Nvidia, a massive player in the chip industry, has outdone itself by exceeding high earnings expectations. They've also sparked a surge in the world of artificial intelligence by reaching what they call a "tipping point."
These results have pushed their stocks to all-time peaks in their home country, Japan and Europe. It looks like Wall Street is getting ready to jump on the bandwagon.
Nvidia forecast ignites global chip stock rally
Shares for the company shot up 12% before the market even opened, following their prediction of tripling their quarterly revenue. This forecast far exceeds estimates, causing a worldwide surge in chip stock prices.
Nvidia has just revealed a forecast for an astonishing uptick in its first-quarter revenue: a 233% increase. It surpasses Wall Street's already high prediction of 208% growth. Nvidia's stock has tripled over the last year after reaching a revenue of about $22 billion in the past quarter.
With the latest surge in stock prices, it's set to add another $130 billion to its market value. It could see Nvidia retaking its spot as the third most valuable company in the U.S. by the close of Thursday's trading.
Emphasizing the breakthrough in the technology sector, Nvidia's Chief Executive, Jensen Huang, boldly stated that accelerated computing and generative AI have reached a pivotal tipping point. The statement came to light after Wednesday's results were released from their side, where he further highlighted that the firm is grappling to meet the overwhelming demand.
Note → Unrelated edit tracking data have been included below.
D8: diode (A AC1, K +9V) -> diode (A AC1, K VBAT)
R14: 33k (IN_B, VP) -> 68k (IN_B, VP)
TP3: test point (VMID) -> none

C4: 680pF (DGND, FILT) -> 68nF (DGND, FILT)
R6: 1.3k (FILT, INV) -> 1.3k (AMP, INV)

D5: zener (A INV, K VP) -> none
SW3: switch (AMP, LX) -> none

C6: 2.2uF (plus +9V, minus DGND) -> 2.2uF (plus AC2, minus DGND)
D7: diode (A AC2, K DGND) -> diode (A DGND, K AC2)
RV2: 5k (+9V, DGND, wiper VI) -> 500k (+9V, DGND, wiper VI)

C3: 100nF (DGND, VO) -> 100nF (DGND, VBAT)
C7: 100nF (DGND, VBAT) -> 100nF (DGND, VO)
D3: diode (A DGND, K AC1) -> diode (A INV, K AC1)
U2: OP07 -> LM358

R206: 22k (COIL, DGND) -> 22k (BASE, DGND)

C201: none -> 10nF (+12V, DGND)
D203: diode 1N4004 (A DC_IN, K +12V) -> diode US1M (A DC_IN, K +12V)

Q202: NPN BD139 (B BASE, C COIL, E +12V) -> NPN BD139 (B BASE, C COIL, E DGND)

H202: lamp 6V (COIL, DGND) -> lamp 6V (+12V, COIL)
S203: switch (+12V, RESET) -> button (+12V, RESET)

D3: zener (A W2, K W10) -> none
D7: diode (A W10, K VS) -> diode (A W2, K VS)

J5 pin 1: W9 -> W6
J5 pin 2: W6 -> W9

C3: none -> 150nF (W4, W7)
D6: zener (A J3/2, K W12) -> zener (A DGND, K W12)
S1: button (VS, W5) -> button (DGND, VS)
As expected, the surge has pushed Nasdaq futures up by 2% ahead of today's traded session. Also, following a gloomy performance on Wednesday, the S&P500 is now up over 1%.
The AI chip craze set off a global rally, pushing Japan's Nikkei to an unprecedented peak. This surge was so significant that it outshone the highs of Japan's property bubble in 1990.
Europe's STOXX 600 also saw a significant rise, soaring close to 1% and breaking its previous record in January 2022. The region's chipmakers largely drove this surge. Not only STOXX 600 but also Germany's DAX, France's CAC 40, and Amsterdam's AEX indexes reached new heights.
Despite the ongoing concern about China's economic health, the nation's stock market recovery continued. It's showing encouraging signs, with positive growth for the fourth straight session after the holidays.
Another blockbuster quarter from Nvidia raises the question of how long its soaring performance will last
Jacob Bourne
Nvidia earnings boost investor confidence
Nvidia's excellent earnings report comes at a time when many investors are hunting for ways to grow their money in these uncertain economic times. Nvidia thinks it will keep growing its revenue next quarter, making investors feel more confident.
Even with AI stocks performing well, some investors still have worries about possible ups and downs in the market and the overall economy. Wedbush Securities analyst Dan Ives comments on the current volatile environment for the stock market, attributing it to recent inflation data and geopolitical tensions.
The crypto market rebounded in the overnight session, supported by a return of optimism in stocks after a cheering Nvidia report
Alex Kuptsikevich
Fed's caution against early rate cuts
While the excitement of AI is taking the world by storm and boosting stock values, it contrasts with a gloomier atmosphere in interest rate markets. Here, the Federal Reserve and other central banks seem to be hitting the brakes on rate cuts in the year's first half.
Based on the latest meeting minutes released this Wednesday, most Fed policymakers are concerned. They're worried about the perils of decreasing interest rates too prematurely. There's a lot of uncertainty about how long these rates should stay as they are currently.
Expectations for a full-year rate reduction by the Federal Reserve have now been dialed down to less than 90 basis points. As per the futures markets' anticipations, the first decrement of a quarter-point is not entirely supposed to happen until July.
However, the dollar index surprisingly plunged to its lowest point in nearly three weeks.
This drop was primarily led by the euro accelerating upwards after the eurozone posted unexpectedly positive business activity numbers for early February.